Wow. Dans la foulée, les actions des entreprises de cybersécurité dévissent, comme si le match était plié.

Et pourtant. Quelle entreprise devant garantir que ses logiciels sont exempts de défaut de sécurité ferait confiance à une IA, maintenant ou même dans 10 ou 20 ans ?

Dans le célèbre film 2001, l’odyssée de l’espace, le super-ordinateur de bord CARL 500 (HAL 9000 en version d’origine) explique qu’il n’y a jamais eu jusqu’à aujourd’hui un ordinateur de génération CARL ayant fait une erreur. Mais c’est un film.

De nos jours les IA génératives sont très utiles pour produire beaucoup de contenus. Mais font de grossières erreurs, hallucinent, etc. Et même pire : du fait même de leur fonctionnement probabiliste, elles peuvent passer à côté d’un unique problème.
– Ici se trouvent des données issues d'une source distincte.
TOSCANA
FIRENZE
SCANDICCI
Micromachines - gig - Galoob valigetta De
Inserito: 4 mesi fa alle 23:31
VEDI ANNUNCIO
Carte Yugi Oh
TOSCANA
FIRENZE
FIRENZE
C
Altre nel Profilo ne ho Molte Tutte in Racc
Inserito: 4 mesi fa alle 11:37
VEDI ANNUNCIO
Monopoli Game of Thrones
Contrairement à un logiciel de recherche de vulnérabilité dédié qui lui peut garantir qu’il a étudié toutes les cas possibles d’un code source donné pour une liste de vulnérabilités recherchées explicitement. La différence entre une recherche statistique et une recherche exhaustive. Mais en manière de sécurité on ne peut pas compter sur la chance.

Pour autant, tout n’est pas à jeter.

1/ Déjà si les IA pouvaient produire du code moins risqué, ce serait un premier pas dans le bon sens.

2/ Allier les résultats des logiciels de recherche de vulnérabilités avec des serveurs MCP, ce serait une belle avancée. En effet, l’IA peut alors être utilisée intelligemment pour par exemple déterminer quel(s) composant(s) remplacer, ce qu’il faudrait corriger en priorité, etc. Bref, que les logiciels de sécurité fournissent de la donnée utilisable par les IA, et que les IA en profitent pour fournir davantage de valeur.

Trouver 500 vulnérabilités dans des dépôts publics n’est pas un exploit. Les logiciels spécialisés sur lesquels je travaille en voient passer des quantités autrement plus élevées.

Comme on le voit, les Nostradamus des temps modernes prédisent que l’IA va tout remplacer. Le discours est lancinant. En réalité, tous les domaines vont s’imprégner de l’IA pour accroître la valeur ajoutée.